J’en suis encore à penser à ce que disait Guy ce midi, lorsqu’Alain vient se mettre à travailler à mes côtés et vient continuer à sa façon la discussion qui ne semble pas avoir été terminée quelques heures plus tôt.

— Le causse rend fou les gens, tu sais ? Tu as connu le petit gars qui a accompagné une amie cet été, qui devait repartir dans la foulée et se trouve encore ici ? Je te le présenterai. Et moi aussi j’ai été envoyé en mission, camarade, me révèle-t-il enfin. Je faisais partie de « Vive la révolution ! » On avait beau se dire libertaires, on était aussi sectaires que tous les autres, tu sais ? Nous aussi on parlait des « masses » et on ne les connaissait pas. On ne connaissait que les étudiants. Nous aussi on se disait prolétaires et nous n’avions que très peu de prolétaires dans nos rangs, mais des bourgeois, beaucoup !

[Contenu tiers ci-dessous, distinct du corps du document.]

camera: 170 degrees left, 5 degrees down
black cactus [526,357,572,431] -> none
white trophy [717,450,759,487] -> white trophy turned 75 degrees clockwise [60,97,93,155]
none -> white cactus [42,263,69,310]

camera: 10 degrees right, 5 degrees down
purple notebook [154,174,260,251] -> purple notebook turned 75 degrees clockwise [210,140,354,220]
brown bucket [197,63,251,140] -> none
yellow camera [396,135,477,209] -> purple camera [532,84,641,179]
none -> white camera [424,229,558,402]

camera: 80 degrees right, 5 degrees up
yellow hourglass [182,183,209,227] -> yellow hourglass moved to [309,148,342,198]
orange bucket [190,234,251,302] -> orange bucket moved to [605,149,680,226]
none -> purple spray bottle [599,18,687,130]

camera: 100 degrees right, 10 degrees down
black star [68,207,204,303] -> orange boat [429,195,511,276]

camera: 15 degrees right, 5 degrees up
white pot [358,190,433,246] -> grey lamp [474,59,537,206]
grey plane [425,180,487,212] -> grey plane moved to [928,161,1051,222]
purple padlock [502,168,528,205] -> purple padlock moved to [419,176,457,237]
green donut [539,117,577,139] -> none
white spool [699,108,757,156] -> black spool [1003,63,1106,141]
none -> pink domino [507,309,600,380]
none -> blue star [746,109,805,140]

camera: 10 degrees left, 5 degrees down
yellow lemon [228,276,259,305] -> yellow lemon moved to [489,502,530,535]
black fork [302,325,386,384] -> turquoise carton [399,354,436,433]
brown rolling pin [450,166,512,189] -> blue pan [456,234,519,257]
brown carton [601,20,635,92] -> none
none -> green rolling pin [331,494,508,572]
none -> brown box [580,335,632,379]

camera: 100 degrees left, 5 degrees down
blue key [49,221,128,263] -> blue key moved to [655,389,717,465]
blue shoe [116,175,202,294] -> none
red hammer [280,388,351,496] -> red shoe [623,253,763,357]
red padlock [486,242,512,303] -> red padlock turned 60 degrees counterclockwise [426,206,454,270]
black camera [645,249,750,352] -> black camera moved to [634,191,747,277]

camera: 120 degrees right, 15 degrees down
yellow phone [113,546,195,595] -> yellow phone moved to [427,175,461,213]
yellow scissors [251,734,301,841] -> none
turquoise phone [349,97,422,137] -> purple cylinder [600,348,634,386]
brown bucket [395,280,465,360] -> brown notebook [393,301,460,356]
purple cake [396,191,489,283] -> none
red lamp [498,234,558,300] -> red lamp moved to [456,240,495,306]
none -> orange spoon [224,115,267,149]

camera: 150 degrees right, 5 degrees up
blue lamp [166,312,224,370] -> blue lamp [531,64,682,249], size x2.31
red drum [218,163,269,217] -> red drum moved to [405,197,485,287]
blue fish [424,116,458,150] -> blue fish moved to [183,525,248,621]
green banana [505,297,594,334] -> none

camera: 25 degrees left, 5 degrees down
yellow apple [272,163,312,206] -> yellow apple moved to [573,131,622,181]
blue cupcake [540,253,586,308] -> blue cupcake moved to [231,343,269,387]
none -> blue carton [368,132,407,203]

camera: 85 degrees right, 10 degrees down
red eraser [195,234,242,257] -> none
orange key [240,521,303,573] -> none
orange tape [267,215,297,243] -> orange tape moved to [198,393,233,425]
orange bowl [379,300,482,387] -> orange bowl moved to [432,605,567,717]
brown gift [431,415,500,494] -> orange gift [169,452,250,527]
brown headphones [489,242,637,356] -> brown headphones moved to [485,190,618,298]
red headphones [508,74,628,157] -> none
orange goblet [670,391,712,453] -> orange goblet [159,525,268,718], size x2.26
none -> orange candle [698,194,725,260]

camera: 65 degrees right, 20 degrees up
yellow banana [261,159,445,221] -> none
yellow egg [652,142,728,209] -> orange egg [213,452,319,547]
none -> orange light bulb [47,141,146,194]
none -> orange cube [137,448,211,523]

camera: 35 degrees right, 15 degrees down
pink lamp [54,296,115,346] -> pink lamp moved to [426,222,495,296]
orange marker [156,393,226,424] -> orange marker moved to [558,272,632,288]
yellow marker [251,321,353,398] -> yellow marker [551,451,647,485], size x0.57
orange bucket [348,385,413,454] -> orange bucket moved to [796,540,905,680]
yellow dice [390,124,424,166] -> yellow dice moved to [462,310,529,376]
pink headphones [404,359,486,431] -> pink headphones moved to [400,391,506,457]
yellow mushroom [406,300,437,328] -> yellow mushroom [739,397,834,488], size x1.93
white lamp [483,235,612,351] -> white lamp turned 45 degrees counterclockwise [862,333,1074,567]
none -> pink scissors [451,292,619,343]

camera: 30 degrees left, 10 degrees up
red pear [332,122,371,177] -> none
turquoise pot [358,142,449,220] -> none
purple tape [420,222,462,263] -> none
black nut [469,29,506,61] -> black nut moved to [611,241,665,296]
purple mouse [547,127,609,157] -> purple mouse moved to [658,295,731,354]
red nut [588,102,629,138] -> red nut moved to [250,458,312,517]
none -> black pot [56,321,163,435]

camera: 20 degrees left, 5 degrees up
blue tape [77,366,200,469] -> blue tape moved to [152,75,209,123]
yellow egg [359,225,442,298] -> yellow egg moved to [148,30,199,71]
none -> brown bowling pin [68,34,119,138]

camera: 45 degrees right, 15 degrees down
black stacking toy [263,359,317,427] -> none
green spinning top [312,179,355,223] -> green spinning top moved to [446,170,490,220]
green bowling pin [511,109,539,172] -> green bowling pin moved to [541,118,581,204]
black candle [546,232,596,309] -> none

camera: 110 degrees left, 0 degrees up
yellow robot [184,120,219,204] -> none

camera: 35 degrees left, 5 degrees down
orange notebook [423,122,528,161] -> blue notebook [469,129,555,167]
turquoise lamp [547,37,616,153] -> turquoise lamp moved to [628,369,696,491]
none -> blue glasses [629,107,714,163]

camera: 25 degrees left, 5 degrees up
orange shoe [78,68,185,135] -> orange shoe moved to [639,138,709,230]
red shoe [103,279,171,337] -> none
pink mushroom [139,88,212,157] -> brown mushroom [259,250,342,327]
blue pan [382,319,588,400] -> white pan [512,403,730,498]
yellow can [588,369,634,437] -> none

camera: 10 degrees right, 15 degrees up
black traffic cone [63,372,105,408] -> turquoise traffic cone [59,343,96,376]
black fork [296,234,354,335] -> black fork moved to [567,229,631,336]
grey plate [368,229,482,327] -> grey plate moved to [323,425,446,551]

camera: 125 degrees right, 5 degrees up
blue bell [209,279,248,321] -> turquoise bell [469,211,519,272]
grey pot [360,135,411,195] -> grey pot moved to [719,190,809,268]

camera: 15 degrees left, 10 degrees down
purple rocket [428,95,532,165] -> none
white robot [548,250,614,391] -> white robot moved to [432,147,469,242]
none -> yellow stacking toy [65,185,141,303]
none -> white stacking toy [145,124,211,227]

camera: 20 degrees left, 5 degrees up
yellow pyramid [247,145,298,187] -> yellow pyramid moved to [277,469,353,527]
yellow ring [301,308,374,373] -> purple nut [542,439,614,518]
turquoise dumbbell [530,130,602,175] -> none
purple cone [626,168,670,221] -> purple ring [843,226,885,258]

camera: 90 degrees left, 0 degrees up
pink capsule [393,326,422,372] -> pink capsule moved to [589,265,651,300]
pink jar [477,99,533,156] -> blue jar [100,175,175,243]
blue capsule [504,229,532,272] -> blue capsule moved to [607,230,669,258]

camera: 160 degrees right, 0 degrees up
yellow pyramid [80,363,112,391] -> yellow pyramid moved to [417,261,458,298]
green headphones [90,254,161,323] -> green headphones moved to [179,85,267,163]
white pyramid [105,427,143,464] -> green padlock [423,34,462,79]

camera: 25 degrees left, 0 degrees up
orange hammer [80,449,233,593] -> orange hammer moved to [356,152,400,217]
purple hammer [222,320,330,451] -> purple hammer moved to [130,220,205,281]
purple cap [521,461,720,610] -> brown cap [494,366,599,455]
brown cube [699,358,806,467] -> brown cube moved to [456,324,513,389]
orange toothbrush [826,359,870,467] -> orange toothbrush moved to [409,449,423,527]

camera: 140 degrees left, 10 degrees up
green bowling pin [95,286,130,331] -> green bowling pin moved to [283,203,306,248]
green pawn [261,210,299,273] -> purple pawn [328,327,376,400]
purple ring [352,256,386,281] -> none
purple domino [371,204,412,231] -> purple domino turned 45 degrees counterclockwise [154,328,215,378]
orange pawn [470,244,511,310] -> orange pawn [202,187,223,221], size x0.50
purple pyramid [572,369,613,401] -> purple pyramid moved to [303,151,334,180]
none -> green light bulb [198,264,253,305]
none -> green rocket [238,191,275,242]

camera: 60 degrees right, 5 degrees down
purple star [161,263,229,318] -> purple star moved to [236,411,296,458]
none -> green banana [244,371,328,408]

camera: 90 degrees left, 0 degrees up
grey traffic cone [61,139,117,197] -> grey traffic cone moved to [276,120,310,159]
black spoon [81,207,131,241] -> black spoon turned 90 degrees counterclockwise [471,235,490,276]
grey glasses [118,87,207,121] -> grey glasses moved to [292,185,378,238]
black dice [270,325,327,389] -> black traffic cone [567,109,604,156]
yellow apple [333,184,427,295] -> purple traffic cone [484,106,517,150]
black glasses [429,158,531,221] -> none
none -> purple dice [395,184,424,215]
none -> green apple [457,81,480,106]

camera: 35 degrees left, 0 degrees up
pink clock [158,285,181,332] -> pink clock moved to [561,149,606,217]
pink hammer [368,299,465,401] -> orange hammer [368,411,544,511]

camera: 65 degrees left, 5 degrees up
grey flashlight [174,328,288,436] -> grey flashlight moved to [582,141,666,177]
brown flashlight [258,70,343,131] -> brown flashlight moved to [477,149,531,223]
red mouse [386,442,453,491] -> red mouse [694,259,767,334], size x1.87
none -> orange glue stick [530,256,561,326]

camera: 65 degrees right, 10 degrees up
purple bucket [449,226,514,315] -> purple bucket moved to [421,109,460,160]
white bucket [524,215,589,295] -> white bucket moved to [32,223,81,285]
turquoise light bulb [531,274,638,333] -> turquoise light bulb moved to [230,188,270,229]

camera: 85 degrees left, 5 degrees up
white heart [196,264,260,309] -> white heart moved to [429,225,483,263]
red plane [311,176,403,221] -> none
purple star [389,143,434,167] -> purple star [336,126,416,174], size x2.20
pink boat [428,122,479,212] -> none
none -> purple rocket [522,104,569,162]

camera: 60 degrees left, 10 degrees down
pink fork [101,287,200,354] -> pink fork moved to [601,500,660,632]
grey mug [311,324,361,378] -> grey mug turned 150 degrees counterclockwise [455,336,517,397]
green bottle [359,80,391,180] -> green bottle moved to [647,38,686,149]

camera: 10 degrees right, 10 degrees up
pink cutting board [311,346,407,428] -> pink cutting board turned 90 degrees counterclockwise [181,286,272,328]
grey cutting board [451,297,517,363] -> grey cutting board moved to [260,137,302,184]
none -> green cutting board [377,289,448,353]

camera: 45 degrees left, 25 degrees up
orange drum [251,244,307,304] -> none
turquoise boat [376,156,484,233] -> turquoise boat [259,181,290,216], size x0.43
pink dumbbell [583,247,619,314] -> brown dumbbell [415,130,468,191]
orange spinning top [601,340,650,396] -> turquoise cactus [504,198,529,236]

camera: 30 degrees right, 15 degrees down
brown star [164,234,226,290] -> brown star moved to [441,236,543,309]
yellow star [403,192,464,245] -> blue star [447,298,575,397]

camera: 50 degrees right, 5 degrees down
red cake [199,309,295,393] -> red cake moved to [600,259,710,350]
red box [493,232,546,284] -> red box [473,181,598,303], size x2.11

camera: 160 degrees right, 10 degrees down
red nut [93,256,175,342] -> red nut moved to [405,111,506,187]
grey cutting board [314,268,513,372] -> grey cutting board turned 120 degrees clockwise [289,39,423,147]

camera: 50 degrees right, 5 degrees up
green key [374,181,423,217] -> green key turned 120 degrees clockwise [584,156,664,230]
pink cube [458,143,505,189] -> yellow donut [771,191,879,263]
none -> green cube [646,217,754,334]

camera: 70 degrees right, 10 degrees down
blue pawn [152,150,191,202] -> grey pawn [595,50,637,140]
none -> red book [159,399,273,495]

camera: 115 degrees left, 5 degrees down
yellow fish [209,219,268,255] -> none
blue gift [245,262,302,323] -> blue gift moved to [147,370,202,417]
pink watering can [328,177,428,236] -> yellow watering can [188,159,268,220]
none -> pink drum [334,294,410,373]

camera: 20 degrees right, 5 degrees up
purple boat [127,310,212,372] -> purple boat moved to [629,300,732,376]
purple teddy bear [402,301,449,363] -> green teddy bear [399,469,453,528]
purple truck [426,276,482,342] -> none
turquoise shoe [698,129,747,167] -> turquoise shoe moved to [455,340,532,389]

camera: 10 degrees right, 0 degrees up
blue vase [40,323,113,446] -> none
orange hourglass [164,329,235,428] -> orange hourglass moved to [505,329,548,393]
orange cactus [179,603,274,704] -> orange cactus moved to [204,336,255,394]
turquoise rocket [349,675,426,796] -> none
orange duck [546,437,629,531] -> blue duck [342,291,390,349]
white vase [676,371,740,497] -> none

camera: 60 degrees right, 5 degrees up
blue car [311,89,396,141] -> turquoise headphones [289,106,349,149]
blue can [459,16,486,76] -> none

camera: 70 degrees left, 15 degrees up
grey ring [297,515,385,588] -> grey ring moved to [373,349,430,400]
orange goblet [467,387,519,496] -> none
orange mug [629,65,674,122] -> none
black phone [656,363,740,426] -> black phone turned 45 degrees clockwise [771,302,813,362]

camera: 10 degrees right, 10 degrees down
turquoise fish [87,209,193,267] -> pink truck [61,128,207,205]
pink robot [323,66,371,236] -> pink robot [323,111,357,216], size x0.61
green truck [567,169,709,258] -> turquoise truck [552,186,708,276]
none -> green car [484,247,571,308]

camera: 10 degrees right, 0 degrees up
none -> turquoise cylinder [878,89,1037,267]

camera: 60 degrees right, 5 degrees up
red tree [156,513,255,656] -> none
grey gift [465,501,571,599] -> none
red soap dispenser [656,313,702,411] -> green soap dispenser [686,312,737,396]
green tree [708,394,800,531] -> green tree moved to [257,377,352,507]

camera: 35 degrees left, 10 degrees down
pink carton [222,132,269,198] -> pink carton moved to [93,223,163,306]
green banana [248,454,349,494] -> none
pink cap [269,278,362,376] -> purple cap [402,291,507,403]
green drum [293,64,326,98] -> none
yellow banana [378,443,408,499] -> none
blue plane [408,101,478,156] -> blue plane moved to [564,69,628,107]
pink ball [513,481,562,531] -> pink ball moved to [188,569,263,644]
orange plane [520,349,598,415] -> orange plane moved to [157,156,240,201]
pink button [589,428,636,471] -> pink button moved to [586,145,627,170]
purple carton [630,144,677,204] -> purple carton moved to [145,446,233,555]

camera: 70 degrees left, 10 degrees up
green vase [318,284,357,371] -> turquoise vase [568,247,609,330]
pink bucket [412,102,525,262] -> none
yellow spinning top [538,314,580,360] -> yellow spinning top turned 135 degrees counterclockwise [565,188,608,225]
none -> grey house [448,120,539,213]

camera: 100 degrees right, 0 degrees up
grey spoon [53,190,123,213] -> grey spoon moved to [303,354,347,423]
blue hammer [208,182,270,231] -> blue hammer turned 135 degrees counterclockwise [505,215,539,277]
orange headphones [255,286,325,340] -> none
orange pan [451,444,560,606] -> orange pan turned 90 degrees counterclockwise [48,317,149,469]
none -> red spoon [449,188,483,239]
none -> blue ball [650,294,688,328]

— Pourquoi est-ce que tu crois que je suis en mission ?

— Parce que ton histoire de ras-le-bol de la ville couplée à une rupture douloureuse ne tient pas la route. On ne vient pas au Larzac pour oublier sa vie, on ne vient pas là où il se passe quelque chose : si tout ceci était vrai tu serais parti loin, hors de France. Dans un dépaysement complet et irréversible.

— Et si j’étais venu dans l’espoir secret de faire quelque chose dans ce combat pour redorer mon blason personnel écorné par cette rupture avec Charlotte ? Et si j’avais rêvé tout simplement de rencontrer une fille ici, et de faire ma vie avec elle, loin des bourgeoises délurées et futiles de la ville ? Figure-toi que j’y ai pensé depuis que je suis arrivé : peut-être que c’est autant le dépaysement et le besoin de rupture que la vanité qui m’ont emmené au Larzac et pas en Afrique ou en Asie ou ailleurs ! Je voulais gagner cette bataille, avec les gens du pays, pour qu’elle me voie et reconnaisse qu’elle a fait une erreur en me laissant tomber. Peut-être voulais-je jouer les héros, Alain. Tu vas trop loin en imaginant des missions ou des réseaux secrets auxquels j’appartiendrais.

— Bon, écoute, je fais le pari de te croire. De toute façon ça ne change rien pour moi : j’ai abandonné ces conneries, en même temps que mes camarades bourgeois sont allés faire leur carrière tranquillement dans le système que nous combattions. Que tu sois mao ou socialiste ou ce que tu veux ne change pas. Tu restes mon ami ici mais si je te sens faire de la propagande je t’arrête tout de suite ! Ensuite, si ce que tu dis est vrai, alors il est grand temps que tu commences à t’intéresser aux filles qui te feront découvrir celle qui, parmi elles, sera celle qui te fera oublier cette Charlotte.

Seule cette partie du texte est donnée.